What to expect between now and September

Leaks like measurements from Ice Universe and photos from other tipsters give texture to rumors, but they’re still leaks: plausible, informative, and not infallible. Watch for Apple's usual cadence — developer betas and supply‑chain chatter will accelerate through spring and summer — and for the company to frame any design shifts around real user benefits rather than incremental spec bumps.

Also keep an eye on software moves that could amplify hardware changes; Apple’s rumored Gemini partnership for Siri could become a big part of the upgrade pitch if Apple pairs AI features with new display formats. For background on that tie‑up, our coverage of Apple and Google’s collaboration explains the ambitions behind the move: [/news/apple-google-gemini-siri].

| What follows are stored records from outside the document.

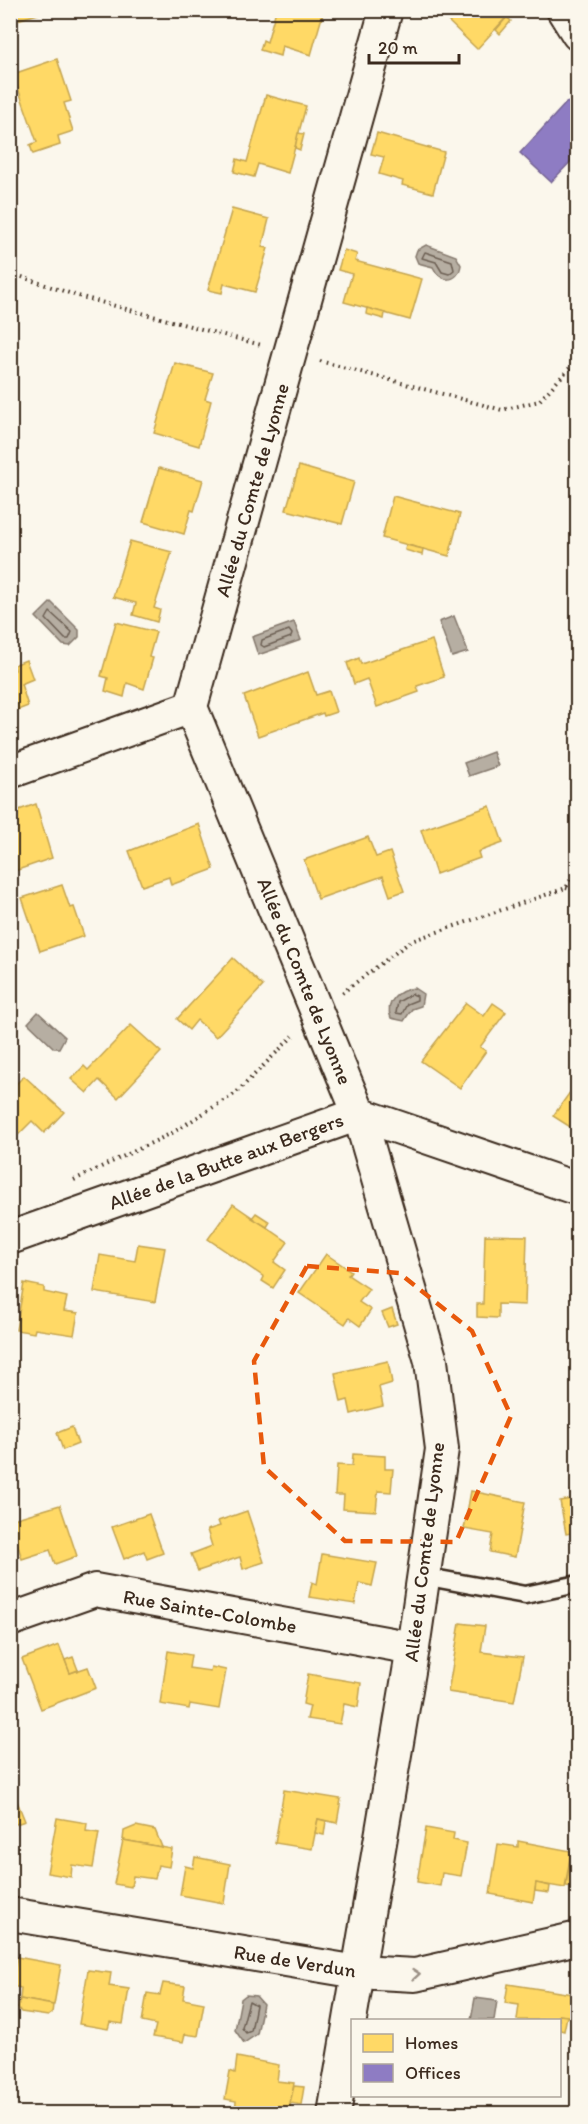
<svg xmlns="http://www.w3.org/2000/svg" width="588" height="2124" viewBox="0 0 588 2124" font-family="Itim,sans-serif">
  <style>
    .water { fill: #b6aea2; stroke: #85796d; stroke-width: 1.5 }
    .homes { fill: #ffd966; stroke: #c4a450; stroke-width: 1.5 }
    .offices { fill: #8e7cc3; stroke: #756392; stroke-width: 1.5 }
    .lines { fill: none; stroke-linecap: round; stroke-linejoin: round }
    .shore { stroke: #6c5f53; stroke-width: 1.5 }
    .service-casing { stroke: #3b2a1e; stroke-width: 21 }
    .minor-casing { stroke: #3b2a1e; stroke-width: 36 }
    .path { stroke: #3b2a1e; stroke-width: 4; stroke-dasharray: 1.5 4.5; stroke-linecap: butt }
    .service { stroke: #fbf7ec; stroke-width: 16 }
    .minor { stroke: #fbf7ec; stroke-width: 32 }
    .oneway { stroke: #9b9085 }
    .marked { fill: none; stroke: #e8590c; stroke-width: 4.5; stroke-dasharray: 12 8; stroke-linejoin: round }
    .labels { text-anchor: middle; stroke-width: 6; stroke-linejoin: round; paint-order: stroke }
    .street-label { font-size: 20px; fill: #3b2a1e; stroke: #fbf7ec }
  </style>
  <rect width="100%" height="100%" fill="#fbf7ec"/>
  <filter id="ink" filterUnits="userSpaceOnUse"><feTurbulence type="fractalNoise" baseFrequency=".0167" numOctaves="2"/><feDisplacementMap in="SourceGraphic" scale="12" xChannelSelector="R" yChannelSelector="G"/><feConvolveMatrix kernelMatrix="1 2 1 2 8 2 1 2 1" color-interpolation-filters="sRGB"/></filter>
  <g filter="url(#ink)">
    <g class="water">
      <path d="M 426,245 L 456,256 L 461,265 C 458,284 440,283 433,267 L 418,263 L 415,256 L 417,250 Z"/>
      <path d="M 51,602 L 79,630 L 79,637 L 70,646 L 63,645 L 36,617 Z"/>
      <path d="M 454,616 L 468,652 L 452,657 L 439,622 Z"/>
      <path d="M 294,622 L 301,640 L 258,655 L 252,637 Z"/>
      <path d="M 493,752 L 498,766 L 469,776 L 464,763 Z"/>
      <path d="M 414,988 L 423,994 L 421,1006 L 412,1009 L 404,1021 L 391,1018 C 384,1002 399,990 414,988 Z"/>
      <path d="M 38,1012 L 65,1037 L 59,1048 L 54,1048 L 28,1023 Z"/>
      <path d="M 246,1995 L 256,1996 L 263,2004 L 257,2034 L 244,2043 L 235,2030 L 241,1999 Z"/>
      <path d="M 475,1998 L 497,2001 L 494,2020 L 471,2020 Z"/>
    </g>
    <g class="homes">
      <path d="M 10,10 L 37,10 L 38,14 L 10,22 Z"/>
      <path d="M 276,10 L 324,10 L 311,55 L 282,46 L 280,56 L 260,50 L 263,40 L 267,42 Z"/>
      <path d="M 455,10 L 513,10 L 477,49 L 447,20 Z"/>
      <path d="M 507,17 L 511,21 L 500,34 L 496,30 Z"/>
      <path d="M 57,59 L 71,101 L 64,103 L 73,131 L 58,136 L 60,145 L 33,154 L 30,145 L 37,142 L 13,74 Z"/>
      <path d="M 266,95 L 306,106 L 288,173 L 258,164 L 254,177 L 234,172 L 237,159 L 247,162 Z"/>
      <path d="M 298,133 L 304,134 L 300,150 L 295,148 Z"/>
      <path d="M 377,133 L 444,152 L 433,193 L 402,185 L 403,181 L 379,174 L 384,157 L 371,154 Z"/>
      <path d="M 232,209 L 269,219 L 262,247 L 268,248 L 255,292 L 224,284 L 222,293 L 208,290 Z"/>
      <path d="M 344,250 L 357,254 L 355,261 L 422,279 L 410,320 L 344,302 L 352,274 L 338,270 Z"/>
      <path d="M 367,308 L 385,313 L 384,319 L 366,314 Z"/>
      <path d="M 175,363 L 213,373 L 205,399 L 211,401 L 199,446 L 154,433 Z"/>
      <path d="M 299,466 L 354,482 L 342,524 L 286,510 Z"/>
      <path d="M 159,468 L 203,480 L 194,511 L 191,510 L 184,534 L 143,522 Z"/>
      <path d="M 393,496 L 460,514 L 449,556 L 382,538 Z"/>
      <path d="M 130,541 L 172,552 L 154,608 L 160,610 L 157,622 L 133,615 L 136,603 L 113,597 Z"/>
      <path d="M 406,545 L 423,549 L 422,555 L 405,550 Z"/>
      <path d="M 116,622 L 156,632 L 149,657 L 153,658 L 144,689 L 127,683 L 124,697 L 105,691 L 108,678 L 101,676 Z"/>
      <path d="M 432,640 L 444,677 L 417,686 L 419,692 L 377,707 L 367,679 L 354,684 L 347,663 L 359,658 L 361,664 Z"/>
      <path d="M 26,660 L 33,679 L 21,684 L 28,706 L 10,713 L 10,672 L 15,670 L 14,665 Z"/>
      <path d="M 308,672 L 316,695 L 329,691 L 336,712 L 324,716 L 323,713 L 258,736 L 244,696 Z"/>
      <path d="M 36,804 L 52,858 L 12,872 L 10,813 Z"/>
      <path d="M 490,806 L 503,843 L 478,852 L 480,858 L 436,874 L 421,830 Z"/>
      <path d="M 199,824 L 214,869 L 171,885 L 169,877 L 142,886 L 129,851 Z"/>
      <path d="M 368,837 L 376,857 L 390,852 L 404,891 L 390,896 L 383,876 L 318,899 L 304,860 Z"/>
      <path d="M 62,885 L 70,908 L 74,907 L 84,936 L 40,951 L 22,898 Z"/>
      <path d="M 233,958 L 263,986 L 216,1037 L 197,1020 L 189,1030 L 177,1019 Z"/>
      <path d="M 466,1003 L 484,1016 L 493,1003 L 506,1012 L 480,1047 L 486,1051 L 460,1088 L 421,1061 Z"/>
      <path d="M 131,1025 L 161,1052 L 118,1098 L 99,1080 L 87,1093 L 71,1079 L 84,1066 L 88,1070 Z"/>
      <path d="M 24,1076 L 64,1112 L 44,1133 L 32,1121 L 10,1143 L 10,1090 Z"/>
      <path d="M 578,1081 L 578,1132 L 553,1116 Z"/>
      <path d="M 233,1204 L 288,1242 L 274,1262 L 285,1270 L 273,1288 L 262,1281 L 264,1277 L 208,1239 Z"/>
      <path d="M 256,1213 L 270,1222 L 267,1227 L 252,1218 Z"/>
      <path d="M 485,1235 L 527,1236 L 525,1305 L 498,1304 L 498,1318 L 477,1317 L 477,1304 L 483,1304 Z"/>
      <path d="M 138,1244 L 165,1248 L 155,1302 L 94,1292 L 100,1255 L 135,1261 Z"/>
      <path d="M 326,1254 L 351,1271 L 348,1275 L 369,1289 L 359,1302 L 371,1310 L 360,1326 L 349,1318 L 345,1324 L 299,1293 Z"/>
      <path d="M 24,1283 L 44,1287 L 44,1292 L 67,1297 L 64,1311 L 78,1313 L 74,1335 L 35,1329 L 34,1333 L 16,1330 Z"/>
      <path d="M 392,1309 L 397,1324 L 388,1327 L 382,1313 Z"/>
      <path d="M 388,1361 L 392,1383 L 379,1387 L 383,1406 L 351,1414 L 348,1400 L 341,1402 L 335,1373 Z"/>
      <path d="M 72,1427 L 78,1444 L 63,1450 L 57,1433 Z"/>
      <path d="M 353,1454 L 385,1456 L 385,1469 L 393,1469 L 391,1492 L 378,1491 L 376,1511 L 343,1509 L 344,1495 L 335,1495 L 337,1465 L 352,1466 Z"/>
      <path d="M 578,1490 L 578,1532 L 566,1534 L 560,1501 L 572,1499 L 571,1491 Z"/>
      <path d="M 471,1491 L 525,1502 L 515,1557 L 490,1552 L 493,1534 L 464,1529 Z"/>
      <path d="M 60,1505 L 77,1556 L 55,1564 L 50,1550 L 22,1559 L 10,1520 Z"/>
      <path d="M 247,1511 L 264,1562 L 243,1569 L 240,1557 L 198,1571 L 191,1554 L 212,1546 L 207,1530 L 220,1526 L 218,1521 Z"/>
      <path d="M 149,1514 L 163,1553 L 147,1559 L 144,1551 L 124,1559 L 112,1527 Z"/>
      <path d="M 322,1554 L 377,1563 L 372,1586 L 359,1583 L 355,1604 L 309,1597 L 312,1582 L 317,1584 Z"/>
      <path d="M 460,1623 L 485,1626 L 481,1652 L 523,1657 L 514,1702 L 448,1692 Z"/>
      <path d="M 59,1645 L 70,1673 L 88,1667 L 96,1688 L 41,1709 L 22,1659 Z"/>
      <path d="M 168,1651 L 191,1655 L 189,1668 L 210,1671 L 211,1667 L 226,1670 L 219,1709 L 190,1704 L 189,1709 L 160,1704 Z"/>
      <path d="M 73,1657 L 78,1670 L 70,1673 L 65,1660 Z"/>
      <path d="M 308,1674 L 361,1683 L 358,1707 L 344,1704 L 340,1724 L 307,1719 L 310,1706 L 303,1704 Z"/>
      <path d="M 12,1789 L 25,1821 L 10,1826 L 10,1790 Z"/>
      <path d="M 284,1790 L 341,1799 L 337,1823 L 318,1819 L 312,1849 L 275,1843 Z"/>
      <path d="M 57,1818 L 87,1823 L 86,1831 L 99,1833 L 93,1868 L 72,1865 L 71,1877 L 47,1873 Z"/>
      <path d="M 318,1819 L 326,1821 L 324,1835 L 315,1833 Z"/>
      <path d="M 136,1826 L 155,1830 L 162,1847 L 123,1840 L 124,1831 Z"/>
      <path d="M 426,1828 L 454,1833 L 453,1840 L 467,1843 L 461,1876 L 442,1873 L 440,1886 L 417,1882 Z"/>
      <path d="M 123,1840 L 172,1849 L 169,1867 L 158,1865 L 155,1879 L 133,1876 L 131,1887 L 114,1884 Z"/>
      <path d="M 518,1841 L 571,1851 L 565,1888 L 536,1883 L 533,1902 L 490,1894 L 498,1844 L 518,1847 Z"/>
      <path d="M 195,1857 L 230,1864 L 224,1903 L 180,1895 L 185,1866 L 193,1868 Z"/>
      <path d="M 570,1860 L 578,1862 L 578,1888 L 566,1886 Z"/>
      <path d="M 536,1883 L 550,1886 L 549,1893 L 535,1891 Z"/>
      <path d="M 17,1957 L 61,1965 L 54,2005 L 20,1999 L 21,1988 L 12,1986 Z"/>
      <path d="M 88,1970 L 111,1973 L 109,1986 L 129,1989 L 123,2024 L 110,2022 L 108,2029 L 79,2024 Z"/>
      <path d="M 163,1983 L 185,1986 L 183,1999 L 204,2003 L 198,2036 L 185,2034 L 183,2042 L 153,2037 L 156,2025 L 142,2022 L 147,1993 L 160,1995 Z"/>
      <path d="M 508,1984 L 578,1995 L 578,2018 L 559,2015 L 558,2020 L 517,2020 L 519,2005 L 505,2003 Z"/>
      <path d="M 20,1999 L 53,2005 L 52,2013 L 48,2016 L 21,2012 L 18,2008 Z"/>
      <path d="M 559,2015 L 567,2016 L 564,2031 L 560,2030 Z"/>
      <path d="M 237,2057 L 279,2065 L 277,2081 L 294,2083 L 289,2114 L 235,2114 L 236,2101 L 225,2099 L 230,2071 L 235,2073 Z"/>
      <path d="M 294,2086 L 304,2087 L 301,2105 L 290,2103 Z"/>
    </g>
    <path class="offices" d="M 567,102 L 578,111 L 578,154 L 551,182 L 520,153 Z"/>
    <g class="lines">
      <g class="shore">
        <path d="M 425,252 L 452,261 L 454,270 L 449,274 L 442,272 L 436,262 L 422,258 Z"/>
        <path d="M 50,612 L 72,632 L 69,639 L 65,639 L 46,619 Z"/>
        <path d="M 289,630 L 292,634 L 291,637 L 264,647 L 261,645 L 262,640 Z"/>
        <path d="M 412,994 L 417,996 L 417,1000 L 407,1004 L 402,1014 L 396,1013 L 398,1002 Z"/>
        <path d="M 249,2001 L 256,2005 L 251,2031 L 246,2033 L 242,2028 Z"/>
      </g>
      <g class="service-casing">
        <path id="service" d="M 423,1576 L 525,1595 L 578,1584"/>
      </g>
      <g class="minor-casing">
        <g id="minor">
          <path d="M 563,10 L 578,34"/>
          <path d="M 10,772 L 191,707"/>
          <path d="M 10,1238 L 359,1114 L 578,1189"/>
          <path d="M 10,1620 L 95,1590 L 413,1648"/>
          <path d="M 10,1914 L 358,1972 L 415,1975 L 578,1938"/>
          <path d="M 334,2114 L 413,1648 L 442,1449 L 431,1361 L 359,1114 L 191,707 L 386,10"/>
        </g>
      </g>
      <g class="path">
        <path d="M 10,276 L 19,276 L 78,296 L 261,345"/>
        <path d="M 320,361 L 502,410 L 539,401 L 578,359"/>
        <path d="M 566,888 L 578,891"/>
        <path d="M 342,993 L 411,941 L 566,888 L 578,866"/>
        <path d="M 74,1180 L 172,1133 L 236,1093 L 293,1036"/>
      </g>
      <use href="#service" class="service"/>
      <use href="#minor" class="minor"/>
    </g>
    <defs><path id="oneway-chevron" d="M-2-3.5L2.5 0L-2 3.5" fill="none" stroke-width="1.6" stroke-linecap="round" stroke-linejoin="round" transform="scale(1.5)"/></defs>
    <use class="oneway" href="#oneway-chevron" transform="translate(416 1974) rotate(-5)"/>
  </g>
  <path class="marked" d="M 307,1266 L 399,1273 L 472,1331 L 511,1416 L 456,1542 L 345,1541 L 264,1467 L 254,1361 Z"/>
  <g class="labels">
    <g class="street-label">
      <text transform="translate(252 490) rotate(-74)" y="7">Allée du Comte de Lyonne</text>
      <text transform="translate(305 981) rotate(68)" y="7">Allée du Comte de Lyonne</text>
      <text transform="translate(226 1161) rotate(-20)" y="7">Allée de la Butte aux Bergers</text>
      <text transform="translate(424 1552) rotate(-83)" y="7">Allée du Comte de Lyonne</text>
      <text transform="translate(210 1611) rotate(10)" y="7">Rue Sainte-Colombe</text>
      <text transform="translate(295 1961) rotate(9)" y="7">Rue de Verdun</text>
    </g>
  </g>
  <rect width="588" height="2124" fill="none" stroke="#fbf7ec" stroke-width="36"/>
  <rect x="18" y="18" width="552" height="2088" fill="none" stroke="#3b2a1e" stroke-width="2" filter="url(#ink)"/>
  <rect x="351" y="2019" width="210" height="78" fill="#fbf7ec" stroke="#aea59a" stroke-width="1.5"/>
  <rect x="363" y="2034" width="30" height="18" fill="#ffd966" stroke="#aea59a" stroke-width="1.5"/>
  <text x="405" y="2049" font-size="18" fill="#3b2a1e">Homes</text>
  <rect x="363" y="2064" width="30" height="18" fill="#8e7cc3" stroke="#aea59a" stroke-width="1.5"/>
  <text x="405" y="2079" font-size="18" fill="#3b2a1e">Offices</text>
  <path d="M369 54v9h90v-9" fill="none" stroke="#3b2a1e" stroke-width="3"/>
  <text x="378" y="54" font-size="18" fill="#3b2a1e" stroke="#fbf7ec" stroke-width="4.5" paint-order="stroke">20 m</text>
</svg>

Nine months before launch, the picture is part measurement chart, part translation thread, and part analyst model. A smaller Dynamic Island would be a tidy cosmetic improvement for many, while a foldable iPhone would be a more radical bet — one that could reshape upgrade cycles if Apple pulls it off.

No single leak settles the story; together they sketch directions Apple might take. Expect both design nuance and ambitious experiments to compete for attention between now and the fall.